D'où elle était, elle ne put voir clairement son expression, mais il ne semblait pas particulièrement réagir. Il avait sûrement l'habitude de ce genre de scènes au point où celles-ci n'avaient plus aucun effet sur lui.

Aussi tôt terminé, il la ramena dans sa cellule où elle resterait sûrement encore un certain temps. L'odeur fut nauséabonde. Bien qu'elle y était depuis déjà un bon moment, elle n'arrivait pas à s'y habituer. Elle tremblait de froid, et n'arrivait pas à se réchauffer même en bougeant dans la pièce. Son cœur semblait vouloir lâcher bien avant son estomac.

Plus le temps passait, plus elle avait l'impression de sombrer dans la folie. Les heures étaient longues, et lui rappelaient ironiquement qu'elle n'avait pas pris le poison.

C'était long, tout était tellement long quand il n'y avait rien à faire. Les jours se succédèrent, les nuits froides aussi. Et il a fallu quelques siestes et repas plus tard, pour qu'une silhouette apparaisse dans l'obscurité. L'odeur fétide du parfum d'avant-guerre s'empara de ses sens, ceux qu'elle pensait avoir perdus, vu l'éternité qu'elle avait passé dans cette pièce. Elle reconnaissait cette odeur, et bien que celle-ci fut imposante, elle ne parvenait pas à dissimuler celle déjà présente dans la cellule.

« Lève-toi », dit l'homme.

Ce même homme qui l'avait envoyée au trou quelques jours auparavant. Elle s'exécuta et sortit. Lorsque ses yeux entrèrent de nouveau en contact avec la lumière, c'est le visage d'Eliott qui la fit instantanément les refermer.

Une dernière douche termina la mascarade. Cette fois le superviseur assistait au spectacle, et lui ne manquait pas de se rincer l'œil. Il ne disait rien, mais laissait entrevoir le sourire pervers d'un vainqueur. A la fin, elle le suivit jusque devant la porte de sa chambre, celle où un lit douiller l'attendait.

« Repose toi bien ce soir, après ça, tu reprendras le travail comme d'habitude. J'espère que ça t'aura servi de leçon », dit-il, sourire aux lèvres.

L'homme l'observa fière de ce qu'il avait accompli. Le visage de la jeune fille épuisé et meurtri n'exprimait que dégoût et peine, ce qu'Eliott délecta.

Une fois à l'intérieur, elle aperçut Hayden, il semblait nerveux et soulagé à la fois.

« Tu espérais ne plus me revoir ? lança-t-elle sous un rire étouffé.

– Non Mack, au contraire. »

Il avait une voix triste au bord du dramatique.
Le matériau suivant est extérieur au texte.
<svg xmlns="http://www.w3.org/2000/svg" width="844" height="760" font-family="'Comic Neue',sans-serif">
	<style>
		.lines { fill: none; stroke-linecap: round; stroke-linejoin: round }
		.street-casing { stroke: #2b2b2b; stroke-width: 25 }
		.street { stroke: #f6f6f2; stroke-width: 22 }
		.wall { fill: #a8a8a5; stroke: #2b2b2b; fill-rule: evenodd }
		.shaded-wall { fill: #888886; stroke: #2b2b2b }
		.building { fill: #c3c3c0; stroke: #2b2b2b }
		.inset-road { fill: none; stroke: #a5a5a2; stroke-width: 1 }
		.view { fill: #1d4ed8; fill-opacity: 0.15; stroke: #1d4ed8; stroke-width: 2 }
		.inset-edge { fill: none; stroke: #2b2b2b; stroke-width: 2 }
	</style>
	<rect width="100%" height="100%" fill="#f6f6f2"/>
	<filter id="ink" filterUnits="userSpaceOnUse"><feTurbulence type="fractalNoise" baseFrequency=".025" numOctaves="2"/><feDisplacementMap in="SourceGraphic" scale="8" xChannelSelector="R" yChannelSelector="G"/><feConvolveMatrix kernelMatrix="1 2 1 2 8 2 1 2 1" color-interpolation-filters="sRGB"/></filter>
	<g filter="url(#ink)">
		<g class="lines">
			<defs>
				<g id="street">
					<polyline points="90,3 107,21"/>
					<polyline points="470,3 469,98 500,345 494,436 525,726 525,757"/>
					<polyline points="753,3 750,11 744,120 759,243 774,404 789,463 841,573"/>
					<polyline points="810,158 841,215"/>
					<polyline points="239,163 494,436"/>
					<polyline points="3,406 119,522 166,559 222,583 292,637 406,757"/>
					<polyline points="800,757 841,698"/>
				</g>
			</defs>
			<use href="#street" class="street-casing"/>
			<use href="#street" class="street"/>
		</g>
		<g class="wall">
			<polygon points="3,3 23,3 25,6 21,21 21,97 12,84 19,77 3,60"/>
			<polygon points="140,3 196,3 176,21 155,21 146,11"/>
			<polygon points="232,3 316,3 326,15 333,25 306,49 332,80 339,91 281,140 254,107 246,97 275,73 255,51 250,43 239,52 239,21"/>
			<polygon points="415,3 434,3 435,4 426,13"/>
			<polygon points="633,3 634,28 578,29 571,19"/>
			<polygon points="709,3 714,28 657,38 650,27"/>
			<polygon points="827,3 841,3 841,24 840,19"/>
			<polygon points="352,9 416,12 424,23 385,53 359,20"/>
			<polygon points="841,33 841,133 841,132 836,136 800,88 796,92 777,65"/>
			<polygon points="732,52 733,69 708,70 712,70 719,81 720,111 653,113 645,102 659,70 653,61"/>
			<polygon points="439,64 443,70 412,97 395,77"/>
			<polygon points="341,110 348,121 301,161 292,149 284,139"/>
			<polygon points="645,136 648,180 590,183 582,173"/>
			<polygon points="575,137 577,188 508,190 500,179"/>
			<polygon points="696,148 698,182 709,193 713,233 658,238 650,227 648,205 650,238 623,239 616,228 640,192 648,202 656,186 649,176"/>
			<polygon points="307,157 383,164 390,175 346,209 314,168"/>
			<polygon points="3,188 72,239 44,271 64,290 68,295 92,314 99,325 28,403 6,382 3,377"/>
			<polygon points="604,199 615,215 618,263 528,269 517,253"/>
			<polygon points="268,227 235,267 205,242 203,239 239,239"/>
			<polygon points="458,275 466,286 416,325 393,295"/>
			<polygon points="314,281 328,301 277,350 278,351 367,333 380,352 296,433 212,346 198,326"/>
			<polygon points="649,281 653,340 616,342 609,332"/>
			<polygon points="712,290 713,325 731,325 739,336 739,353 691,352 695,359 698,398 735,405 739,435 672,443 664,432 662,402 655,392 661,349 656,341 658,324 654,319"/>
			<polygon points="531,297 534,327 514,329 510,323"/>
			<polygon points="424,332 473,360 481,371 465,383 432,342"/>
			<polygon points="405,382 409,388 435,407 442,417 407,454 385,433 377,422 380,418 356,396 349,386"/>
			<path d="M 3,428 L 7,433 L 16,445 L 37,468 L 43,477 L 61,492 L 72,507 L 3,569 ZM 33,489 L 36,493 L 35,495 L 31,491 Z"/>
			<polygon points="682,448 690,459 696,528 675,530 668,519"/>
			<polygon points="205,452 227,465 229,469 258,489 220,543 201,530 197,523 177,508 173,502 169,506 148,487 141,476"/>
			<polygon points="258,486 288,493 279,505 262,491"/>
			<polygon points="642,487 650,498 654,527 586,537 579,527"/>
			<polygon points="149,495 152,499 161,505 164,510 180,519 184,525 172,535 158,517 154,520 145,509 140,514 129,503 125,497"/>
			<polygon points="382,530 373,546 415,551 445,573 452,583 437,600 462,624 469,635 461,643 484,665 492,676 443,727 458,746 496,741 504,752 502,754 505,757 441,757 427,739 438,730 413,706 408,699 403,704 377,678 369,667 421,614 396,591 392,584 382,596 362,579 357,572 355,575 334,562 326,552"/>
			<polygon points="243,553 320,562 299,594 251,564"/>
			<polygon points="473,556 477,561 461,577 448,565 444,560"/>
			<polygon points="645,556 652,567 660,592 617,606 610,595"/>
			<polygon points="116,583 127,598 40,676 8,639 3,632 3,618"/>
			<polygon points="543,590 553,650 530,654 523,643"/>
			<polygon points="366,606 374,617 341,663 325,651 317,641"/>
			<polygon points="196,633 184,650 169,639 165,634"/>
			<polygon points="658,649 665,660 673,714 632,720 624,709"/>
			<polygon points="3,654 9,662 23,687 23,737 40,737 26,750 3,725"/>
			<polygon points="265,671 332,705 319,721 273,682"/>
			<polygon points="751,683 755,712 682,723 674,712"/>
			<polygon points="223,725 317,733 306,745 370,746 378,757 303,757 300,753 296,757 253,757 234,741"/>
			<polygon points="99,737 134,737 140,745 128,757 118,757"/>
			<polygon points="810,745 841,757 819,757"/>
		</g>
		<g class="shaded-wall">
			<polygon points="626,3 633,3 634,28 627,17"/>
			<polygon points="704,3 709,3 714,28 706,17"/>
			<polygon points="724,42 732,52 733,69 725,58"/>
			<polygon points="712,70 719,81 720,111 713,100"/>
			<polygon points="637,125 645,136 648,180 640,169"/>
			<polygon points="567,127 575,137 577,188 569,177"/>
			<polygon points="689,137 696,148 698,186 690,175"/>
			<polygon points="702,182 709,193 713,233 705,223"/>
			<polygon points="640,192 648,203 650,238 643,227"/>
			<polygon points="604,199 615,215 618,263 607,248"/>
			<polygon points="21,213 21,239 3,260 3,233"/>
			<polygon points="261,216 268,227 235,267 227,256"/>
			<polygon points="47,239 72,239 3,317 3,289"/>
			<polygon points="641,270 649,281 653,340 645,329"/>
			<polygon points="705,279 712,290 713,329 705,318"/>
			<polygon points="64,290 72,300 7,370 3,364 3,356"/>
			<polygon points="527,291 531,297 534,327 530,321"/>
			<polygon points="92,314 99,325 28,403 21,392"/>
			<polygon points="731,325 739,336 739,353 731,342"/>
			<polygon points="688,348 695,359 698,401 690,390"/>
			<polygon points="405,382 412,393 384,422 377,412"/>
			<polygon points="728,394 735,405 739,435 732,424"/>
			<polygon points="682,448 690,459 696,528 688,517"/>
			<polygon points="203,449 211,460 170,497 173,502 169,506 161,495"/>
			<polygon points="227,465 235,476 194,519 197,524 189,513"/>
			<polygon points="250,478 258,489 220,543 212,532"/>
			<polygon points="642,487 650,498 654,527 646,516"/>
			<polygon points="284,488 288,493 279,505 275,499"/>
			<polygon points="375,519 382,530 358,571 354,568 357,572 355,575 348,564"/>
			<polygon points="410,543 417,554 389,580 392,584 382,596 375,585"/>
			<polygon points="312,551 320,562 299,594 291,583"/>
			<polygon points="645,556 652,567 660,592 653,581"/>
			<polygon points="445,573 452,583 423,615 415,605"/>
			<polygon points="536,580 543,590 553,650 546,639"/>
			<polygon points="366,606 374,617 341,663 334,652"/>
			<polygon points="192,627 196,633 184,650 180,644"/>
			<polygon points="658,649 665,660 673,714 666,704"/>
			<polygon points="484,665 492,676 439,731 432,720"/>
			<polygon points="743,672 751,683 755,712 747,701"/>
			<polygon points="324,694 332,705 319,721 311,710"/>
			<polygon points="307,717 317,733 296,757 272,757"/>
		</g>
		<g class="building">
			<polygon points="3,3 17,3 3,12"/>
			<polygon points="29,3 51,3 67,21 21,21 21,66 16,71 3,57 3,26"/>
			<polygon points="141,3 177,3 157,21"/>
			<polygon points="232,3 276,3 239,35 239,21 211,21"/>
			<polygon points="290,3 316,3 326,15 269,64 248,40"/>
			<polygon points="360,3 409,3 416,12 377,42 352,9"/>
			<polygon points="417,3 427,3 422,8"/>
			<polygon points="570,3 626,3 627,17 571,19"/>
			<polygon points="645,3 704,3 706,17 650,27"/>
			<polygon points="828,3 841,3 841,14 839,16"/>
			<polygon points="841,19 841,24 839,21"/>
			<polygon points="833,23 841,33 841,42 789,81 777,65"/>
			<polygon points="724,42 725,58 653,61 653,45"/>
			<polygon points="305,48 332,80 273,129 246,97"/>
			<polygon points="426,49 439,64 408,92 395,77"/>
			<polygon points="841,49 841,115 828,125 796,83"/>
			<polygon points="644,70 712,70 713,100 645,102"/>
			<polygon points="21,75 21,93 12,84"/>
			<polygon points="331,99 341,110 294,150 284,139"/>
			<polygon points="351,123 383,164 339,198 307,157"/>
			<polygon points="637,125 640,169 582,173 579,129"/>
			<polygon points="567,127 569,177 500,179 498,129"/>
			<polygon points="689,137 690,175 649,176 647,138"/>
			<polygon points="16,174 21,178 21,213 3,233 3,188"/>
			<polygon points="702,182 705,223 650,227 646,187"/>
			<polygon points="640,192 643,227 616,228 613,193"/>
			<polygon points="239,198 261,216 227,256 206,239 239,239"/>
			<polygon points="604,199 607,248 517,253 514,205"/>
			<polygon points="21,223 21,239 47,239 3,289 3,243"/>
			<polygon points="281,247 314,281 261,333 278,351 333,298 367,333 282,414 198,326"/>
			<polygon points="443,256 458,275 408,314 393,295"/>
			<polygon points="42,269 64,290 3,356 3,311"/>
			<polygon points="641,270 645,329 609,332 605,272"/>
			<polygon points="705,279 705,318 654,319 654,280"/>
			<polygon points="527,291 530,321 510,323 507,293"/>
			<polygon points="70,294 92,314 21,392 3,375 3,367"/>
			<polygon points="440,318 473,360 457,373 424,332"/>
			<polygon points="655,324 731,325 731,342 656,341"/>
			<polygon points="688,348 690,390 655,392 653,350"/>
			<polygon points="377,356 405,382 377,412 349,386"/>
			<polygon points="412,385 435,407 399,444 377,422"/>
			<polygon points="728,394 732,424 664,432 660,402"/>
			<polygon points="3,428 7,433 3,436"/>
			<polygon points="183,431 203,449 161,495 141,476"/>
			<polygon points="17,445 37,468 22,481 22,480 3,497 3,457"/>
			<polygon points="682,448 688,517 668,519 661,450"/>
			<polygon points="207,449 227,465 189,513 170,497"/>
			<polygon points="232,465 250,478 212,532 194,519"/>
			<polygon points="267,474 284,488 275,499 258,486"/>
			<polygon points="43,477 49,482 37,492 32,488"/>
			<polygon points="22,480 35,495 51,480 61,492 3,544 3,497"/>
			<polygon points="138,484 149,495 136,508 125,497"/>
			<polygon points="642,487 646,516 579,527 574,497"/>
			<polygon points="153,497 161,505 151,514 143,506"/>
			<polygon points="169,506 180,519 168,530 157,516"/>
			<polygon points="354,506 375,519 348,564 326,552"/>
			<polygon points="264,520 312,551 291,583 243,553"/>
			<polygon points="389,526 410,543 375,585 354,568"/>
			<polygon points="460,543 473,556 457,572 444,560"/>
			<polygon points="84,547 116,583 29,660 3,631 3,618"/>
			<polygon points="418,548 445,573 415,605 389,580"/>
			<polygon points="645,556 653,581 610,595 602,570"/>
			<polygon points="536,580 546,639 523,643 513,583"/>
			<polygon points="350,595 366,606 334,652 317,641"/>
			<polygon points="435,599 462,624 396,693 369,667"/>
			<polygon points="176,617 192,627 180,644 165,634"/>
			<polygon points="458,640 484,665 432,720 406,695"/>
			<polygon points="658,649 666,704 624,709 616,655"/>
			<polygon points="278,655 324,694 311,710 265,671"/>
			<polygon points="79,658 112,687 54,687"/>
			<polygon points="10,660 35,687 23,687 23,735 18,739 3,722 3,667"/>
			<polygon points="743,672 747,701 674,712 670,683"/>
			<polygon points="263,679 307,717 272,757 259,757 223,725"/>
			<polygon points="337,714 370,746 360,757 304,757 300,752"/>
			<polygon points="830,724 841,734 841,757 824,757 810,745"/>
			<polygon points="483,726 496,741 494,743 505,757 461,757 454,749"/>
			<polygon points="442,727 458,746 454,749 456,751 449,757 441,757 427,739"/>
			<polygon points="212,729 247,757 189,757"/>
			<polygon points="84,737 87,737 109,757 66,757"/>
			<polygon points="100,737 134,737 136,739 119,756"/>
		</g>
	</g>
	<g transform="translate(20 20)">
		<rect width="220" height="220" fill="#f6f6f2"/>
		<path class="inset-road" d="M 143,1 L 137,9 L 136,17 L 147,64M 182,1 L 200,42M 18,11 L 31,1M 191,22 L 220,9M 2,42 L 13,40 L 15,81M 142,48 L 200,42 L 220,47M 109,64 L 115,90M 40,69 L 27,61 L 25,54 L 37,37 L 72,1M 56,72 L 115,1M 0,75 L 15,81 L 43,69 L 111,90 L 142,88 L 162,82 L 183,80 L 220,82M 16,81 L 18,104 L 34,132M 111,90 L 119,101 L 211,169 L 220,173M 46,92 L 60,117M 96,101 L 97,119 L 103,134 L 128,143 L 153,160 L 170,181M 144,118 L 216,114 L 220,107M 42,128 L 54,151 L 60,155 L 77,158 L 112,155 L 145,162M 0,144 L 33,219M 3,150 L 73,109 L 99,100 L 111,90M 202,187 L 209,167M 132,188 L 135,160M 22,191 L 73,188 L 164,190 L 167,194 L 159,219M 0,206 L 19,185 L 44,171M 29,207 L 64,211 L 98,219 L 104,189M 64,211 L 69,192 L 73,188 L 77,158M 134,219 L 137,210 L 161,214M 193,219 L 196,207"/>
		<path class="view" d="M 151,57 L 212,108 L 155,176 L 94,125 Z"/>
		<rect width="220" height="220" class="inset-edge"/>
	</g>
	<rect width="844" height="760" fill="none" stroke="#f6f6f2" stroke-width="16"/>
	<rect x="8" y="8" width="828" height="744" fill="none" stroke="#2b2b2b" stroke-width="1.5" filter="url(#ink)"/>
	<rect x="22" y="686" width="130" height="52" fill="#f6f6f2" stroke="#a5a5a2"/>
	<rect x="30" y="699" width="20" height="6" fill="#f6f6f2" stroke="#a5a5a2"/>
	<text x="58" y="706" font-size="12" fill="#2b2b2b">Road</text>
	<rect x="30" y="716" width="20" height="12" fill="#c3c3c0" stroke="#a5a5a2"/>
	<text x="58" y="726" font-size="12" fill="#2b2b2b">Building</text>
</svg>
Puis il questionna :

« Comment te sens-tu ?

– J'ai l'impression d'être morte. En plus d'être fatiguée et complètement perdue, je me sens humiliée et sale.

– Et physiquement ? Est-ce que tu as mal ?

– Non, juste un peu froid et quelques muscles endoloris, mais je crois que globalement mon corps a bien tenu le séjour, après tout il a été entraîné malgré lui.

– Prends mes couvertures en plus pour cette nuit. Je n'en aurais pas autant besoin que toi. Il vaudrait mieux éviter d'attraper une pneumonie, ou pire. »

Il avait été gentil et compréhensif. Il ne fit aucun reproche, au contraire il se souciait d'elle. Cela faisait bien longtemps que personne n'avait agi de la sorte à son égard. Elle se coucha éreintée. Quant à lui, il s'approcha et la couvrit. Il était protecteur et rassurant, elle avait totalement confiance.

Ravagée par la fatigue, il n'eut qu'à déposer un baiser sur son front, qu'elle était déjà partie dans les bras de Morphée.